A extinção dessas execuções, ademais, sujeita o ente público à condenação ao pagamento de honorários advocatícios sem que se configurem causalidade - dado que os responsáveis tributários (sucessores) têm responsabilidade direta pela desatualização cadastral - ou sucumbência - pois a cobrança poderá ser objeto de novo ajuizamento e o processo extinto não produz resultado útil.
Em âmbito municipal os prejuízos ainda são agravados pela perda de uma arrecadação provável, considerando que o imóvel tributado garante a dívida e a respectiva partilha apenas se viabiliza após a quitação do crédito4.
Os dados do Município do Rio de Janeiro bem dimensionam a questão. No exercício de 2024, foram realizados 253 cancelamentos de certidões de dívida ativa em decorrência de extinções fundadas em óbito ocorrido entre o lançamento e o ajuizamento, perfazendo o montante de R$ 29.316.468,10. Em 2025, registraram-se 315 cancelamentos, no total de R$ 12.706.413,92, números que, cotejados com um universo de aproximadamente 40 mil novos ajuizamentos de execução fiscal por ano, evidenciam a desproporção da medida.
6. Medidas análogas dotadas de maior eficácia
Não se descuida que parte significativa do estoque de execuções fiscais junto ao Poder Judiciário envolve a cobrança de IPTU. A solução do problema, entretanto, não envolve a mera extinção dos processos impondo-se perda de arrecadação e ônus sucumbenciais aos exequentes.

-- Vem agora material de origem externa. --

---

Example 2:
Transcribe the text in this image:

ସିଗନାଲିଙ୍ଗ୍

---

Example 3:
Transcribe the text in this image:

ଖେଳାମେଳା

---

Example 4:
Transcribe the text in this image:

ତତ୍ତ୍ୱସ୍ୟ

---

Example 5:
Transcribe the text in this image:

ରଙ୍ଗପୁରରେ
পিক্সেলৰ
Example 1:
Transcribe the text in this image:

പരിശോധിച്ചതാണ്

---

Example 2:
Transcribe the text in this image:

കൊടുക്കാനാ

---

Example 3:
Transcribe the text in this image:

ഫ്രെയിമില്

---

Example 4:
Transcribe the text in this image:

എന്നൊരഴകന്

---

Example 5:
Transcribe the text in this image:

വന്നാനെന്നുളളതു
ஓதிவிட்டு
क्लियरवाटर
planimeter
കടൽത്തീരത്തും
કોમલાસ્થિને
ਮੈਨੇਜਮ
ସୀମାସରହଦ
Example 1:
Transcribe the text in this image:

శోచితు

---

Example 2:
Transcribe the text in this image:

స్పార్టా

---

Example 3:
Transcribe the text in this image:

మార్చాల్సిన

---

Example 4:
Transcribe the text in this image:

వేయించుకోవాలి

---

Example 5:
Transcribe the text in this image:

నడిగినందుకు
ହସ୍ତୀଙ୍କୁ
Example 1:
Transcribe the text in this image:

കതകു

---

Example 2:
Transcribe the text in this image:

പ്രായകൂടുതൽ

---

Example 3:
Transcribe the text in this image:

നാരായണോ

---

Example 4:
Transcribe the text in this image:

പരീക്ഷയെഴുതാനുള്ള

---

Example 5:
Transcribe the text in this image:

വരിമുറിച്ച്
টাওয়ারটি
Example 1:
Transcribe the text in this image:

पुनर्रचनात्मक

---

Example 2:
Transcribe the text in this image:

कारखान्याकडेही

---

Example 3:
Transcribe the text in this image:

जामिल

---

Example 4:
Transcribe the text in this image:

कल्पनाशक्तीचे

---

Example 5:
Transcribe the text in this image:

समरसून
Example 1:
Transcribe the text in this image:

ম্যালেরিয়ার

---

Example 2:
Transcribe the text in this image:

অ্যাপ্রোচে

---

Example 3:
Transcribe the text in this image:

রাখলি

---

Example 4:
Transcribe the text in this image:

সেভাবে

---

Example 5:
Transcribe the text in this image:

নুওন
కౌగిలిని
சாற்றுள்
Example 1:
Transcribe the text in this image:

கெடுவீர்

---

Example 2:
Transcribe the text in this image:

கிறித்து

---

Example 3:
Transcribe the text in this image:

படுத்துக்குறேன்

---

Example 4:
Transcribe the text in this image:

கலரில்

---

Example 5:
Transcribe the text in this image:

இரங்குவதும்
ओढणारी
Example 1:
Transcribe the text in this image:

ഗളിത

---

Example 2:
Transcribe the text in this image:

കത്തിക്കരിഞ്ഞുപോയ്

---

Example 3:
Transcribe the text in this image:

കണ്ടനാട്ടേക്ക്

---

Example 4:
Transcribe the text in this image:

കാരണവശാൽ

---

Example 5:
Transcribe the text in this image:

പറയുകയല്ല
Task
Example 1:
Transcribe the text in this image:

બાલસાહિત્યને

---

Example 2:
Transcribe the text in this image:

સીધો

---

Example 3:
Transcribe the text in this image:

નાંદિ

As melhores práticas envolvem a sinergia entre os Poderes para a modernização da cobrança fazendo com que o problema de fundo perca densidade à medida que se aprimoram as bases de dados da Administração.
A Procuradoria do Município do Rio de Janeiro firmou convênio que permite o cruzamento entre o sistema da dívida ativa e o cadastro de óbitos da Corregedoria do TJ/RJ de forma automática e o Município deixará de ajuizar execuções fiscais contra devedores falecidos sem a prévia correção cadastral. A iniciativa se alinha às boas práticas recomendadas pelo CNJ e dialoga com o art. 4º da resolução CNJ 547/24, que determina aos cartórios de Registro de Imóveis a comunicação das transferências às respectivas fazendas municipais.
O fato demonstra que a celebração de convênios entre as serventias extrajudiciais e as administrações tributárias desponta como o instrumento mais adequado à solução da causa fática subjacente ao litígio.
Para além disso, a resolução CNJ 688, de 30 de julho de 2026, alterou o art.4-A, da resolução 547/24 para permitir a cobrança de novas certidões de dívida ativa com origem em tributos reais por mera emenda às execuções fiscais já em curso mediante pedido incidental das Fazendas, aproveitando-se, inclusive, os atos já praticados. A medida revela o descompasso da manutenção do entendimento do STJ pela extinção dos processos.
7. Conclusão
Por tais razões, propõe-se, no âmbito do Tema 1.393, a fixação de tese segundo a qual se reputa legítimo o redirecionamento da execução fiscal contra o espólio ou os herdeiros quando o devedor tenha falecido após o lançamento, desde que o fisco não tenha sido previamente comunicado do óbito.
_____
1. Art. 76 da Lei 11.101/2005.
2. Arts. 1.784 e 1.791 do Código Civil.
3. Art. 91 do Código Civil.
4. Em média, mais de 80% da arrecadação municipal pela via judicial decorre da cobrança de IPTU.